Legacy succeeds for the most part in creating tangible excitement for the future of Marvel comics and this universe. Some of these plots don’t quite land, don’t seem to have much prospect for the future, or simply seem a bit like “Hey, guess who is alive again! What? How are they alive again? Don’t worry about it!”. As an attempt to bring in old, lapsed readers unhappy with the current status quo, while retaining any newer readers gained from the increased diversity in recent years, I’m not entirely sure how successful this will be. But from the perspective of good, well told comic books? The driving plot is interesting, and many of the teasers are incredibly compelling (I can’t wait for Samnee and Waid’s Captain America). I hope we see more of the Avengers of 1 million years ago again in particular.

The art in the entire issue is uniformally great, if not entirely uniformal. Esad Ribić’s work on the main plot is as good as his work on Secret Wars, to my mind the best Marvel event in a long while, due in no small part to his art. The early Avengers work is stunning to look at here in Legacy. As for the rest of the art Steve McNiven deliver’s predictably very strong pages, and in general the pages that are either current artists or upcoming artists on the plots they are relating too deliver too.

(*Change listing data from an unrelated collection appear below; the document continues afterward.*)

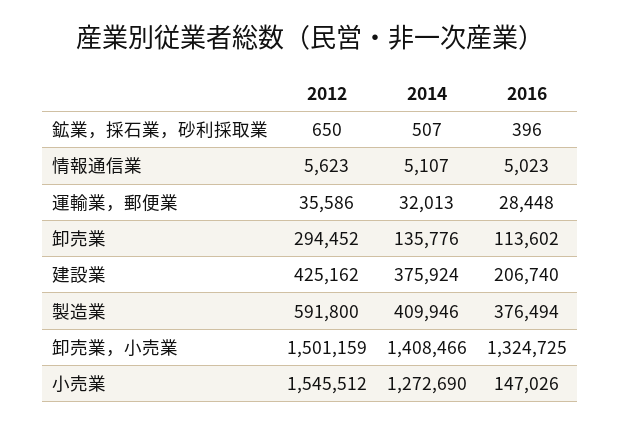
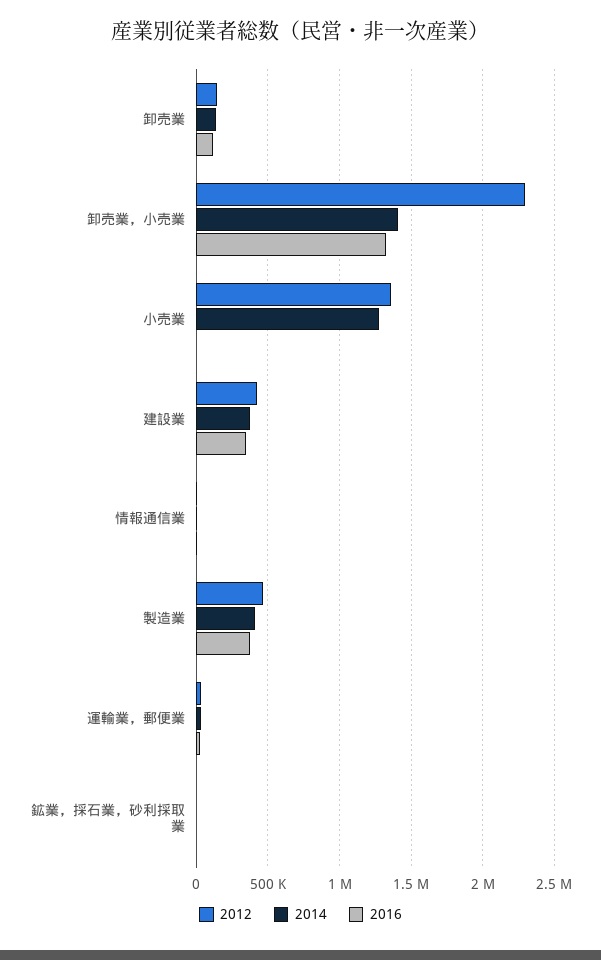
2012, 卸売業: 294452 -> 150000
2016, 建設業: 206740 -> 350000
2012, 製造業: 591800 -> 450000
2012, 卸売業，小売業: 1501159 -> 2300000
2012, 小売業: 1545512 -> 1350000
2016, 小売業: 147026 -> 0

Samnee’s Captain America page is warm, classic and entirely modern all at once, while Dauterman’s Thor page is as breathtakingly epic as ever.

Legacy has made me excited for the future of Marvel comics, after the onset of severe event fatigue. The return to the “original” numbering after this is a gamble that I can’t quite see the long term benefits of with regards to getting new readers in, and this certainly doesn’t feel like a place to start, but with a compelling plot and great art any current or lapsed Marvel fan should check it out.